A key action of the European Commission's Digital Education Action Plan, which has already been implemented in 2022, is the expansion of the digital skills framework for citizens to include skills related to AI. In view of the upcoming super-election year 2024, strengthening information and AI skills is even more important from the perspective of the Initiative D21. In the fight against disinformation, it is important to empower people, but also to protect them. This year will show how well public institutions, platform operators, and the media can do this.
Citizens question the digital resilience of organizations and schools in an international comparison.
One of the areas where people expect AI to bring particularly significant changes over the next 10 years is the workplace. 76 percent of professionals believe that these digital changes will lead to the loss of tasks or entire professions by 2035. However, few (23 percent) believe this could affect their own job. This ostrich effect poses a challenge for the economy and politics: In times of skills shortages and international competition, an awareness of future labor market requirements is needed to maintain employment opportunities and prosperity in the country.
A large majority see themselves as responsible for taking action to keep pace with digital transformation. In addition, 43 percent of employees believe that companies have an obligation to prepare their employees through training. However, the proportion of those who take advantage of such employer-sponsored training has stagnated at a low level for years (2023: 18 percent).
Employees are more pessimistic than last year about their organization's ability to keep pace with digital transformation at home and abroad. Only 54 percent say their employer is taking the necessary steps to do so (down 4 percentage points). In addition, fewer people believe that schools are adequately preparing students to navigate the digital transformation: 36 percent believed this to be the case in 2019, compared to just 28 percent in 2023. In order to foster the creation of digital wealth in the country, the Initiative D21 believes that several adjustments need to be made: making the education system fit for the future, creating support centers for companies to help them with their digital transformation by providing resources, expertise and funding, and investing in the education and training of the population's digital skills.

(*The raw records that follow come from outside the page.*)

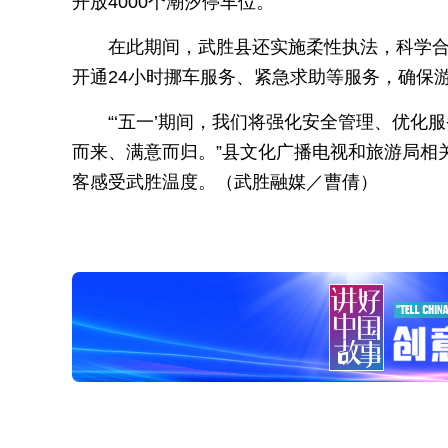
开放4000个潮汐停车位。
在此期间，武胜县还实施柔性执法，科学
开通24小时挪车服务、紧急求助等服务，确保
“‘五一’期间，我们将强化安全管理、优
而来、满意而归。”县文化广播电视和旅游局相
客感受武胜温度。（武胜融媒／曹倩）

A sustainable digital transformation: The people are at a loss – Transparency and education as the key to a collective approach to the twin transition.
How to make the digital transformation sustainable and in line with the goals of the green transition is a question about which large parts of the population are at a loss. Even among the most digitally competent and savvy – the Digital Professionals – there are question marks about who actually has the greatest leverage for a sustainable digital transformation and whether politics, business, science, or individuals are sufficiently fulfilling their responsibilities. There is a strong desire for more transparency and information about the impact of digital behavior on the environment: Digital Professionals in particular believe that more knowledge would help improve sustainability.
Overall, only 16 percent believe that they themselves can make the greatest contribution to the success of the twin transformation, compared to 21 percent in 2021. The success of the twin transformation cannot be the responsibility of individuals. Nevertheless, empowering citizens in their roles as voters and consumers is crucial. To this end, public information campaigns are needed that start with the basics and explain the connections and implications in a way that is understandable and relevant to everyday life. Only then will they realize that they have the power to put pressure on politicians and companies to act.